Two of Tasmanian senator Jacqui Lambie's former staff have lost their Federal Court case against her, with a judge finding none of their allegations stacked up and their evidence at trial was at times "vengeful".
Rob Messenger and his wife Fern had claimed they were unfairly dismissed from their roles as chief of staff and office manager by the senator in May 2017 after complaints about workplace health and safety.
Mr Messenger, a former Queensland state MP for the National Party, first met Senator Lambie in 2013 when she was running for the Senate as a member of Clive Palmer's Palmer United Party.
He and his wife Fern joined Senator Lambie when she was elected to parliament, and stayed with her as she broke away from Mr Palmer's party to become an independent.
They worked with Senator Lambie until they were dismissed in 2017.
The cause of that dismissal was the subject of a Fair Work complaint dating back to that year.

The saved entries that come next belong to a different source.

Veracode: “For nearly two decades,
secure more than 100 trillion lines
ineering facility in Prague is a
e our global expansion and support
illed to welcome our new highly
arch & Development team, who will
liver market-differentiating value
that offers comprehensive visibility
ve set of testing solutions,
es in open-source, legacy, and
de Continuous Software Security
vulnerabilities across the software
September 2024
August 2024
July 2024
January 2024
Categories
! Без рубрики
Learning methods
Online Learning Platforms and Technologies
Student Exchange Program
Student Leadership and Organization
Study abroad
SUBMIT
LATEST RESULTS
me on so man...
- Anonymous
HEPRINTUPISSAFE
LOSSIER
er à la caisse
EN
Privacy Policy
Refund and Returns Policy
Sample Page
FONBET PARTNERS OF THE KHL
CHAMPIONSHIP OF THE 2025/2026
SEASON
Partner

During the hearing, Mr and Mrs Messenger detailed their concerns about Senator Lambie's alleged swearing, drinking and tendency to discuss her sex life in the office.
Mr Messenger also alleged Senator Lambie had excessively bullied a staff member and he told the court that at times he felt like Senator Lambie's personal bodyguard, particularly during an interaction with "angry" high school students.
Meanwhile, Mrs Messenger told the court she felt scared for her safety after a heated fight with the senator.
The court heard that after this fight, the Messengers escalated things by detailing their concerns in a letter to then-prime minister Malcolm Turnbull, who they believed was their "ultimate supervisor".
After being issued a show-cause letter they again copied the prime minister into their correspondence, which would later be published by News Corp.
The letter reportedly claimed Senator Lambie took staff shopping for sex toys and complained about needing "a root".
It also complained about her "angry mood swings" and claimed the Messengers were the "brains behind the message".
The senator earlier told the court that after this she knew there was "no turning around and going back from this".
But the Messengers insisted it was their workplace complaints that got them dismissed, something Judge John Snaden found to be untrue, instead accepting Senator Lambie's evidence.
Letter to PM an 'exercise in embarrassing Senator Lambie'
Justice Snaden also described the correspondence to the prime minister as "little more than an exercise in criticising and embarrassing Senator Lambie" and found it was unlikely most of the complaints were made nor did they constitute workplace complaints – with the exception of one.
In his comments, Justice Snaden wrote that because the Messengers represented themselves during the hearing, the "trial took considerably longer than it should have".
"Furthermore, the Messengers were, at times, unable to contain the obvious personal animus that they reserve for Senator Lambie," he wrote.
"Despite repeated warnings, the Messengers appeared at times determined to turn the trial into some kind of broad-ranging judicial inquiry into Senator Lambie's character; or, which is worse, into a trial by media."
Rob Messenger airing 'scandals' for the media at trial, judge says
He also wrote that the Messengers did not present as credible witnesses.
"Throughout the trial, they were consistently argumentative, and exhibited the clearest and most constant desire to exact upon the senator as much reputational damage as they could by ventilating the many and various matters about which they claimed to have complained during their employment," he wrote.
"Despite repeated warnings from the court — stated in escalating terms over the course of the trial — [Mr Messenger] exhibited an unrelenting tendency to air matters of scandal prejudicial to Senator Lambie, most apparently for the consumption of media representatives who observed and reported on the trial.
He said Mrs Messenger "exhibited similar tendencies".
"She frequently overstated matters in the service of her case and regularly punctuated her evidence with gratuitous observations — usually slurs — self-evidently designed to humiliate or disgrace the senator," he wrote.
"Like Mr Messenger, she proceeded at times throughout both her evidence and her conduct of the trial more broadly as though the proceedings served as some form of judicial inquiry into the many and varied character shortcomings that she attributes to Senator Lambie.
"She, too, was warned against doing so; but, all too often, those warnings appeared not to dent her enthusiasm."
Justice Snaden dismissed all allegations. Costs have yet to be awarded and the Messengers have 28 days to appeal.